Is it possible that this query has been getting slower over time and is now just exceeded the default timeout?
How many records would be in the acc table and are there indexes on AccNo and AccSeq?
Also what version of SQL are you using?
How long since you updated statistics and rebuilt indexes?
How much has your data grown? Queries that work fine for small datasets can be bad for large ones.
Are you getting locking issues? [AMJ] Have you checked activity monitor to see if there are locks when the timeout occurs?
Have you run profiler to grab the query that is timing out and then run it directly onthe server? Is it faster then? Could also be network issues in moving the information from the database server to the application. That would at least tell you if it s SQl Server issue or a network issue.
And like Bob Jarvis said, what has recently changed on the server? Has something changed in the database structure itself? Has someone added a trigger?
I would suggest that there is a lock on one of the records that you are trying to update, or there are transactions that haven't been completed.
I know this is not part of your question, but after seeing your sample code i have to make this comment: is there any chance you could change your method of executing sql on your database? It is bad on so many levels.
Perhaps should you set the CommandTimeout property to a higher delay?
Doing so will allow your command to wait a little longer for the underlying database to respond. As I see it, perhaps are you not letting time enough for your database engine to perform all what is required before creating another command to perform your update.
Know that the SqlDataReader continues to "SELECT" while feeding the in-memory objects. Then, while reading, you require your code to update some other table, which your DBE just can't handle, by the time your SqlCommand requires, than times out.
any chances of a "quotes" as part of the strings you are passing to queries?

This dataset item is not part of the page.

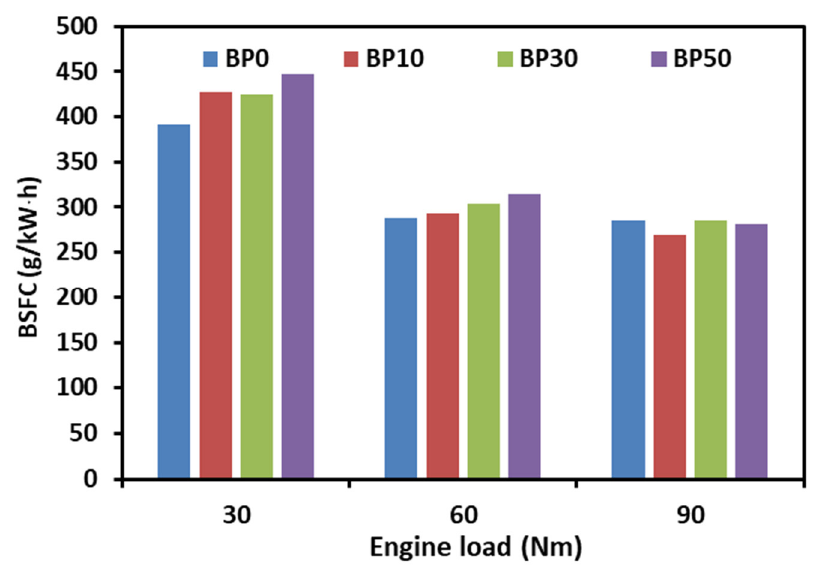
Figure 7. BSFC for all test fuels according to various engine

any chances of date dependent queries where a special condition is not working anymore?
Have you tested the obvious?
Have you run the "update Acc Set AccNo=#NewAccNo,AccSeq=#NewAccSeq where AccNo=#AccNo and AccSeq=#AccSeq" query directly on your SQL Server Management Studio? (Please replace the variables with some hard coded values)
Have you run the same test on another colleague's PC?
Can we make sure that the SQLConnection is working fine. It could be the case that SQL login criteria is changed and connection is getting a timeout. It will be probably more helpful if you post the error message here.
You can rewrite the update as a single query. This will run much faster than the original query.
UPDATE subquery
SET AccNo = NewAccNo, AccSeq = NewAccSeq
FROM
(SELECT AccNo, AccSeq,
DENSE_RANK() OVER (PARTITION BY AccNo ORDER BY AccNo) NewAccNo,
ROW_NUMBER() OVER (PARTITION BY AccNo ORDER BY AccDate, AccSeq)
+ 10000 NewAccSeq
FROM Acc) subquery
After HLGEM's suggestions, I would check the data and make sure it is okay. In cases like this, 95% of the time it is the data.
Make sure disk is defragged. Yes, I know, but it does make a difference. Not the built-in defragger. One that defrags and optimizes like PerfectDisk.
This may be a bit of a long shot, but if your entire application has stopped working, have you run out of space for the transaction log in your database? Either it's been specified to an absolute size, and that has been reached, or your disk is just full.
May be your tables include more information, and defined SqlConnection.ConnectionTimeout property value in config file with little value. And this value isn't necessary to execute your queries.
you can trying optimize your queries, and also rebuilt indexes.